À quoi allons-nous occuper nos vies ? Paradoxalement, nous ne nous sommes jamais autant plaints du stress et du manque de temps, tandis que les problèmes liés à la conciliation travail-famille ne cessent d’émerger comme préoccupation fondamentale. L’autre enjeu primordial pour l’humanité, c’est le réchauffement planétaire. Ne devrait-on pas se questionner sérieusement sur le bien-fondé d’une production aussi colossale de gaz à effet de serre pour déplacer autant de monde à seule fin d’accomplir des tâches largement inutiles ? Qu’arriverait-il si, demain matin, on permettait à plus de gens de se consacrer à quelque chose qu’ils jugent vraiment important ? De quoi aurait l’air une société avec un revenu minimum garanti pour permettre aux gens de faire ça ?

Bien sûr, tout cela est loin d’être simple à mettre en œuvre. Mais voilà justement une piste pour créer de nombreux emplois hautement utiles, que ce soit pour des chercheurs dans des domaines variés, pour divers types d’administrateurs... et même pour des communicateurs, des avocats ou des financiers.

Et vous, comment justifiez-vous votre existence ?


Notes

1- David Graeber a été maître de conférence au Département d’anthropologie de l’Université de Londres de 2007 à 2013 et enseigne maintenant à la London School of Economics and Political Science.

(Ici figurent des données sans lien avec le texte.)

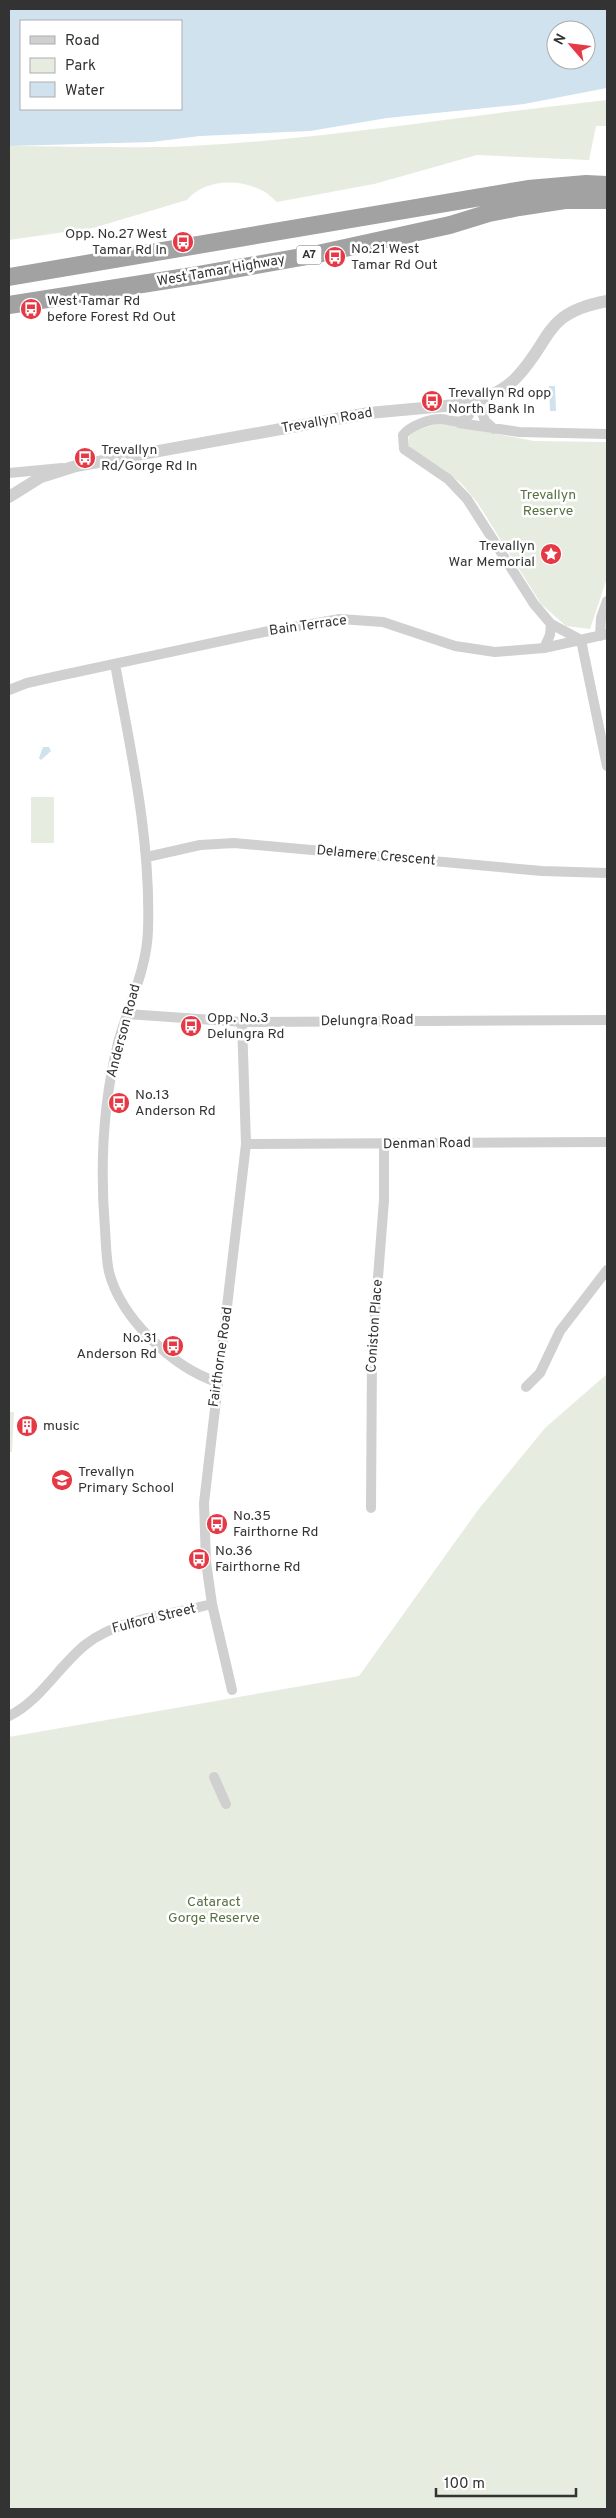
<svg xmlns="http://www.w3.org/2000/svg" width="616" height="2518" viewBox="0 0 616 2518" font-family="Overpass,sans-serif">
<rect width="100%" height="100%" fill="#fff"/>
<path fill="#e6ecdf" d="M607,100v26h-11l-7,34 -112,-5 -103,29 -97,18c-5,-4 -10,-10 -16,-12 -23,-12 -58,-10 -74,10l-94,28 -84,12v-94c60,0 121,3 181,0 140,-7 278,-31 417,-46z
M439,423l95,18 73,1v136l-17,51 -24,-3 -25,-22 -64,-102 -17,-20 -51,-35v-10l5,-6z
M31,797h23v46h-23z
M607,1374v1135h-598v-772l350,-61 119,-166 67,-82z
M9,1412h5l-2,40h-3z"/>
<path fill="#cfe2ee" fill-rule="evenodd" d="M9,9h598v79l-83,16 -137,14 -77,13 -110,5 -48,6 -143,4zM21,21h160v88h-160zM556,30h30v30h-30z
M549,386h6l1,25h-6z
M43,747h6l2,4 -10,9 -2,-2z"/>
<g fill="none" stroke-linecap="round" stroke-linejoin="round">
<path stroke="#d0d0d0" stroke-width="10" d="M478,401l7,20 9,8
M467,404l2,11c-8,12 -18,4 -29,4 -11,0 -30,7 -37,16l1,14 44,30 19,20 67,105 17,20 30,16 26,126
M459,423l60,9 88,2
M9,473l53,-5
M600,636l1,-18 6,-17
M544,648l6,-13 1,-11
M115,664c16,88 36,176 33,266 -1,39 -20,76 -30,113 -15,60 -18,125 -13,186 1,14 1,29 4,43 12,46 63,95 108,110
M9,690l18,-7 31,-7 206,-44 76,-13 43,3 72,24 40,6 49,-4 63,-14
M147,857l53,-12 34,-2 308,28 65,2
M127,1014l115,8 365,-2
M246,1144l361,-2
M526,1387l14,-14 20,-42 47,-61
M371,1508l1,-153 12,-155v-55
M232,1690l-20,-86 -6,-42 -2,-59 42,-359 -4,-122
M9,1716c31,-15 49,-49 76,-71 34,-27 85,-30 127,-41
M214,1777l12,27"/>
<path stroke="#d0d0d0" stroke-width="12" d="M9,497l32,-20 35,-11 293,-53 98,-9c17,-5 35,-12 48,-25 38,-39 27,-66 92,-78"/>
<path stroke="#a2a2a2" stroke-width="18" d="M9,277l519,-88 58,-5 21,1
M9,305l190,-30 114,-20 137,-30 39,-12 30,-6 46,-7h42"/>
</g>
<defs>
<g id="bus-disc" transform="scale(1.125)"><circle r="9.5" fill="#e63946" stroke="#fff"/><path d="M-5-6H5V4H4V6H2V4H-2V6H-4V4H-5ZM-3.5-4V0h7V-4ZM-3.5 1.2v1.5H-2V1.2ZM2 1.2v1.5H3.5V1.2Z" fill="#fff"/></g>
<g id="sight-disc" transform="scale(1.125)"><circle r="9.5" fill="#e63946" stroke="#fff"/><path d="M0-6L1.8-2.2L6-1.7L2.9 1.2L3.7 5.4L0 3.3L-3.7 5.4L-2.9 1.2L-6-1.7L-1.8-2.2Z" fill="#fff"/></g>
<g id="building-disc" transform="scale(1.125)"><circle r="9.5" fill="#e63946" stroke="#fff"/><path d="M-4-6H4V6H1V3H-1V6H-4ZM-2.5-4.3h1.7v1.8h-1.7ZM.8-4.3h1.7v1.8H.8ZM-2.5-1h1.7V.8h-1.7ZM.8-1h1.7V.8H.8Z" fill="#fff"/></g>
<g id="school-disc" transform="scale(1.125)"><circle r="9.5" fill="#e63946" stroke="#fff"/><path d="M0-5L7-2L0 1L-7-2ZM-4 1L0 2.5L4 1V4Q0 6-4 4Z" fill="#fff"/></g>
</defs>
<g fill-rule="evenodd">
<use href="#bus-disc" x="183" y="242"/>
<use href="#bus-disc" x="335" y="257"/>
<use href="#bus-disc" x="31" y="309"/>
<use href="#bus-disc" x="432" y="401"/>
<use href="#bus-disc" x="85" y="458"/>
<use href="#sight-disc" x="551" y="554"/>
<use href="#bus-disc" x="191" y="1026"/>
<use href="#bus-disc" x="119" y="1103"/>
<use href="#bus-disc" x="173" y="1346"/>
<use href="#building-disc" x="27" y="1426"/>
<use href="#school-disc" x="62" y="1480"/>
<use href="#bus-disc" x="217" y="1524"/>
<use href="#bus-disc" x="199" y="1559"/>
</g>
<g text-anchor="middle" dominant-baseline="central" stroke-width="5" stroke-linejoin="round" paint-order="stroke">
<rect fill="#fff" stroke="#707070" stroke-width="1" x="296.5" y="245.5" width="25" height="19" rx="4"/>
<g font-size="12" font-weight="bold" fill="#333">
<text x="309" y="255">A7</text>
</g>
<g font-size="14" fill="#333" stroke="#fff" text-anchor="start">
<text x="167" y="234" text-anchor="end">Opp. No.27 West<tspan x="167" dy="16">Tamar Rd In</tspan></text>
<text x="351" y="249">No.21 West<tspan x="351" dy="16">Tamar Rd Out</tspan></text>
<text x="47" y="301">West Tamar Rd<tspan x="47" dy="16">before Forest Rd Out</tspan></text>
<text x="448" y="393">Trevallyn Rd opp<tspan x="448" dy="16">North Bank In</tspan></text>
<text x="101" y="450">Trevallyn<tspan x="101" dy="16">Rd/Gorge Rd In</tspan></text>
<text x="535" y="546" text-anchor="end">Trevallyn<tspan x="535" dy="16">War Memorial</tspan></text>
<text x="207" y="1018">Opp. No.3<tspan x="207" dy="16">Delungra Rd</tspan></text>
<text x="135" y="1095">No.13<tspan x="135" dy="16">Anderson Rd</tspan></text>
<text x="157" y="1338" text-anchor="end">No.31<tspan x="157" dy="16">Anderson Rd</tspan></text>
<text x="43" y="1426">music</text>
<text x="78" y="1472">Trevallyn<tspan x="78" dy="16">Primary School</tspan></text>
<text x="233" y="1516">No.35<tspan x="233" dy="16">Fairthorne Rd</tspan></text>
<text x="215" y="1551">No.36<tspan x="215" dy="16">Fairthorne Rd</tspan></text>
</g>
<g font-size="14" fill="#333" stroke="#fff">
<text transform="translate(221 271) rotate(-10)">West Tamar Highway</text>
<text transform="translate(327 421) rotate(-10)">Trevallyn Road</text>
<text transform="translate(308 626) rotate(-8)">Bain Terrace</text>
<text transform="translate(376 856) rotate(5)">Delamere Crescent</text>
<text transform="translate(367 1021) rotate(-1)">Delungra Road</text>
<text transform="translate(124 1031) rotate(-75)">Anderson Road</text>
<text transform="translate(427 1144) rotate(-1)">Denman Road</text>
<text transform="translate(375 1326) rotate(-86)">Coniston Place</text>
<text transform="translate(221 1357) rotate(-82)">Fairthorne Road</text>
<text transform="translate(154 1619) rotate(-14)">Fulford Street</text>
</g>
<g font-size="14" fill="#56703f" stroke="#fff">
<text x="548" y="495">Trevallyn<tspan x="548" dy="16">Reserve</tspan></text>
<text x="214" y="1902">Cataract<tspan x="214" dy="16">Gorge Reserve</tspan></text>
</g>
</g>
<rect width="616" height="2518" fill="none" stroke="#333333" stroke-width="20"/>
<rect x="20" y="20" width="162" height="90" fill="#ffffff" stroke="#adadad"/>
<rect x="30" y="36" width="25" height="8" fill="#d0d0d0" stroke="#adadad"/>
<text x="65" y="45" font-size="15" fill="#333333">Road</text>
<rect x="30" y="58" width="25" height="15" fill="#e6ecdf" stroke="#adadad"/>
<text x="65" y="70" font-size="15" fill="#333333">Park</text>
<rect x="30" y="82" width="25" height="15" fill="#cfe2ee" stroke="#adadad"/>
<text x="65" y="95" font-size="15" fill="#333333">Water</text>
<g transform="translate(571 45) rotate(298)"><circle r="24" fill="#ffffff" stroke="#adadad"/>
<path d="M0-4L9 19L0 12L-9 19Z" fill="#e63946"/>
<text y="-8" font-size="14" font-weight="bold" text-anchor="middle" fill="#333333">N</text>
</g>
<path d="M436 2488v8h140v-8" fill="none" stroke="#333333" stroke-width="2.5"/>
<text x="444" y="2488" font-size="15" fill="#333333" stroke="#ffffff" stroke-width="4" paint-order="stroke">100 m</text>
</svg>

2- Titré « On the Phenomenon of Bullshit Jobs – A Work Rant », cet article a été publié dans le magazine britannique Strike! en août 2013.

3- Graeber, D., Bullshit Jobs – A Theory, New York, Simon & Schuster, 2018, 368 pages.

4- Entretien avec David Graeber, « Bullshit Jobs and the Yoke of Managerial Feudalism », The Economist, section « Open Future », 29 juin 2018.